Prezydent powiedział, że Polacy mogą być dumni, że jako Polska wydajemy 4 proc. naszego PKB na obronność, najwięcej w całym NATO. – Ale niebezpiecznie czasy, w których przyszło nam żyć i zagrożenia światowego bezpieczeństwa wymagają odważnych i dalekowzrocznych decyzji. Dlatego w marcu tego roku […] złożyłem propozycje zwiększenia wydatków na obronność przez wszystkie kraje NATO do co najmniej 3 proc. ich PKB. To niełatwe decyzje, ale jest to jedyna droga do zapewnienia Europie bezpieczeństwa. Odpowiedzią na rosyjski imperializm musi być wzmocnienie armii państw Sojuszu – powiedział Duda.
Agresja hybrydowa przeciwko Polsce
Andrzej Duda nawiązał również do sprawy agresji hybrydowej z wykorzystaniem imigrantów, skierowanej przeciwko Polsce przez Białoruś i Rosję.

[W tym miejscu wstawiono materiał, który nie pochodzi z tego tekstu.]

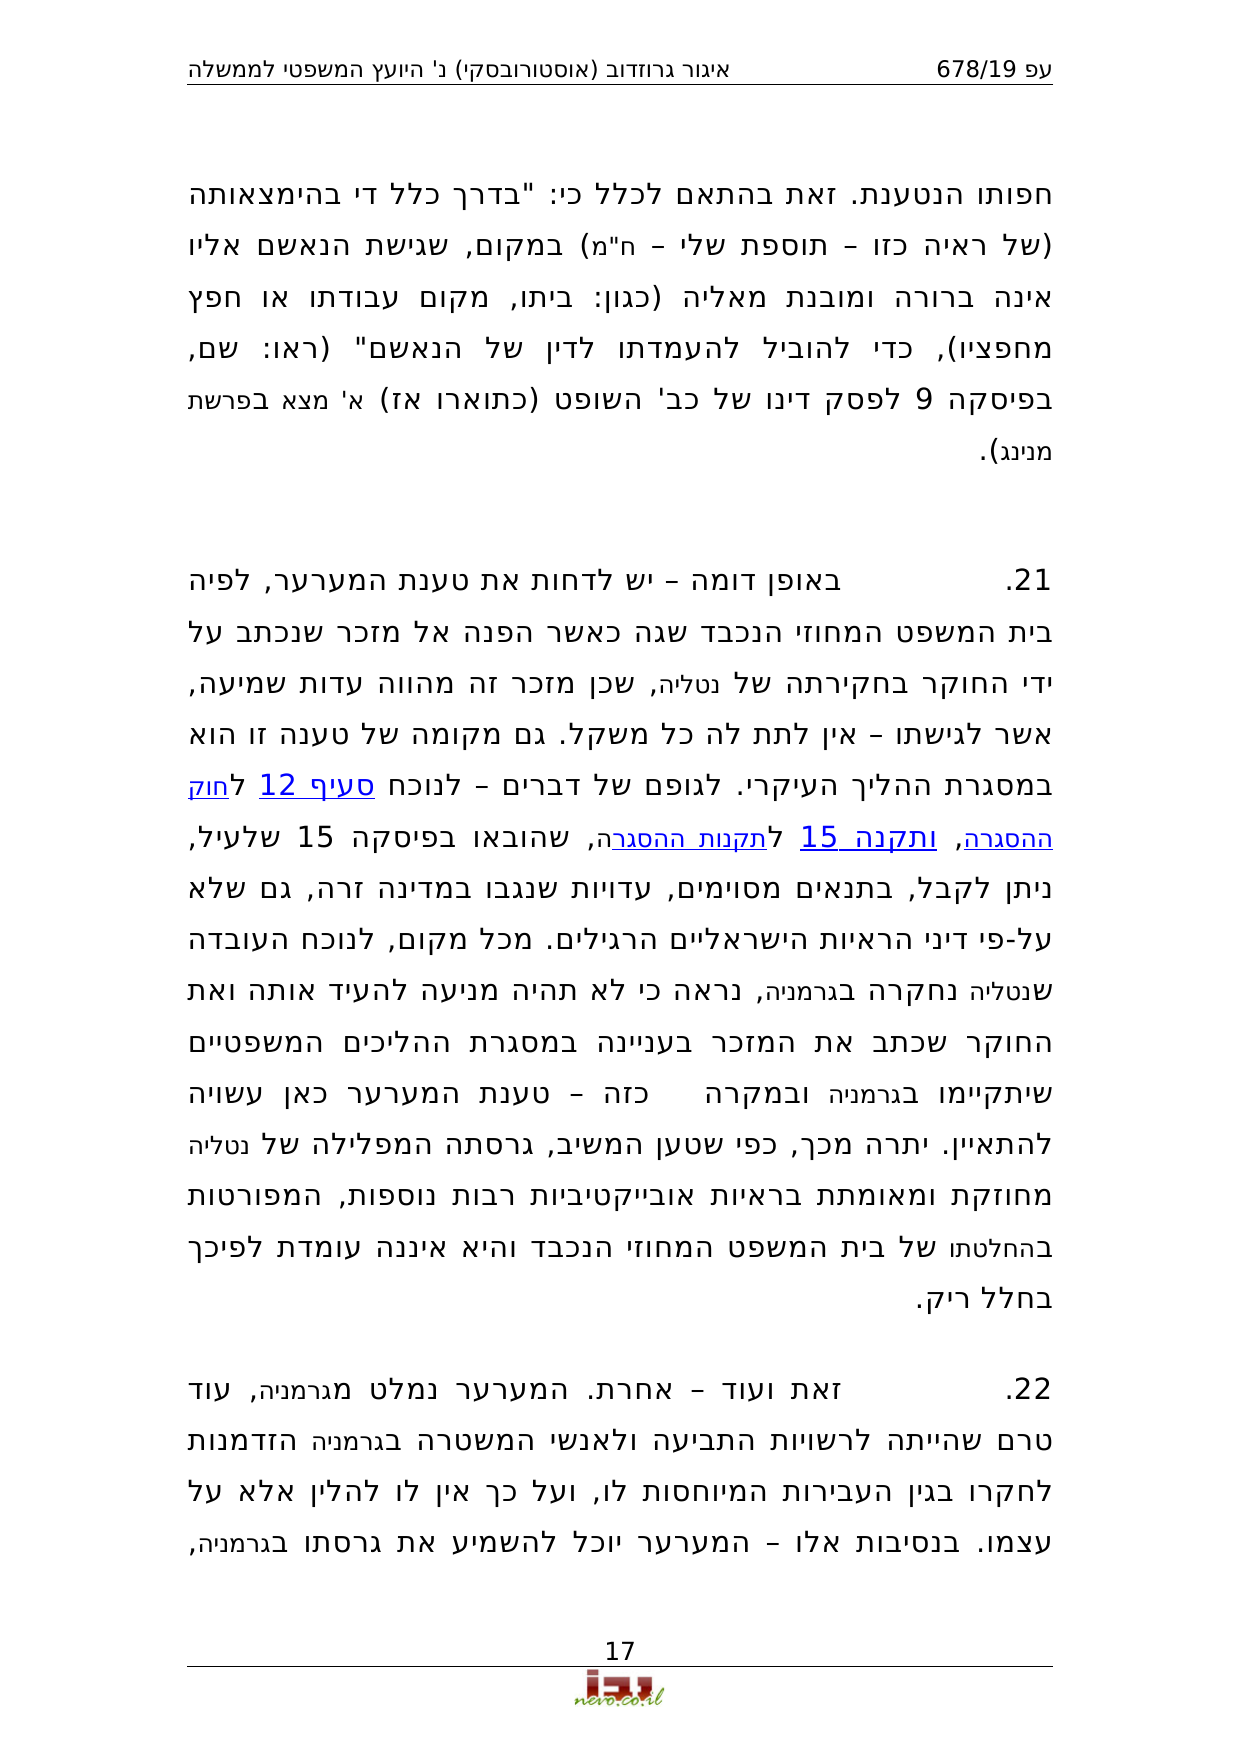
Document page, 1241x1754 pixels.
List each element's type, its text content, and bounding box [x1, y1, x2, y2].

– Cieszę się, że rząd premiera Donalda Tuska i jego obóz polityczny, obecnie sprawujący władzę w Polsce, nareszcie dołączył do obrońców granicy Rzeczpospolitej – powiedział prezydent, dodając, że lepiej późno, niż wcale, bo za budową zapory na granicy z ówczesnej opozycji głosował tylko PSL. W rzeczywistości za rozwiązaniem takim głosowała także Konfederacja.